Hypertonic solutions have a higher concentration and osmotic pressure than plasma. These solutions include 3% sodium chloride or 5% sodium chloride. Having a higher concentration or tonicity as the blood, hypertonic solutions pull fluid from surrounding tissues into the blood. They also may increase blood sodium levels. Use cautiously and infused slowly as they may lead to intravascular fluid overload.

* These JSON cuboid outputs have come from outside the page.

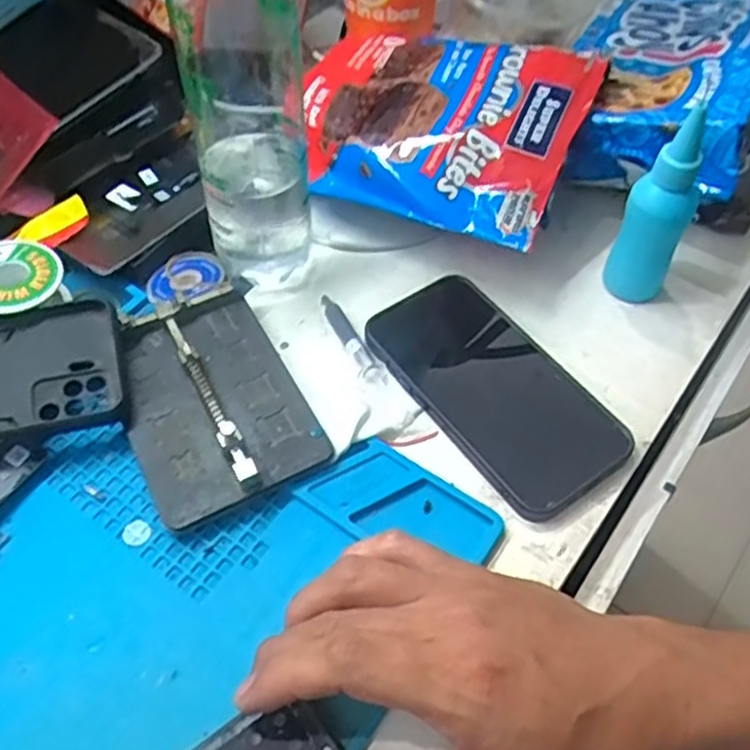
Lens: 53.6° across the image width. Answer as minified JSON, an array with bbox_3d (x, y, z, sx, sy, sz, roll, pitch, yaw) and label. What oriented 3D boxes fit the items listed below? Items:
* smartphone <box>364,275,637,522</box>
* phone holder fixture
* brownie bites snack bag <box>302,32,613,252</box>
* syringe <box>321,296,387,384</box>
[{"bbox_3d":[0.064,0.006,0.400,0.075,0.011,0.144,-31,60,-21],"label":"smartphone"},{"bbox_3d":[-0.086,0.010,0.386,0.088,0.021,0.127,-24,58,-17],"label":"phone holder fixture"},{"bbox_3d":[0.032,-0.158,0.479,0.191,0.073,0.134,25,57,15],"label":"brownie bites snack bag"},{"bbox_3d":[-0.013,-0.021,0.422,0.012,0.007,0.073,-22,57,-16],"label":"syringe"}]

Infusing the Right Solution

Providers choose the type of I.V. fluid to administer. Many factors go into the decision. These include the amount of fluid lost by the patient and the fluid and electrolyte balance. Surgeons may have a preferred or standard I.V. fluid used postoperatively. Evidence-based fluid strategies for fluid management are being developed (Kayilioglu, et al., 2015). They may be in place in some agencies. The nurse’s role is to administer the prescribed fluids and providing ongoing monitoring. Frequent assessment of vital signs, level of consciousness, heart and lung sounds, intake and output, and lab values are key. By understanding the importance and risks of I.V. fluid administration, the nurse can provide quality care to the patient.

References and Resources:

Crawford, A. & Harris, H. (2011). I.V. fluids: What nurses need to know. Nursing, 41(5), 30-38. doi: 10.1097/01.NURSE.0000396282.43928.40

I.V. Fluids. Nursing Pocket Care, Lippincott Nursing Center.

Kaylioglu, S., Dinc, T., Sozen, I., Bostanoglu, A., Mukerrem, C., & Coskun, F. Postoperative fluid       management. World Journal of Critical Care Medicine, 4(3), 192-201. doi: 10.5492/wjccm.v4.i3.192

Open Educational Resources for Nurses. Nursing Fundamentals.

RegisteredNurseRN.com. Isotonic, Hypotonic, & Hypertonic IV Fluid Solutions NCLEX Review Notes.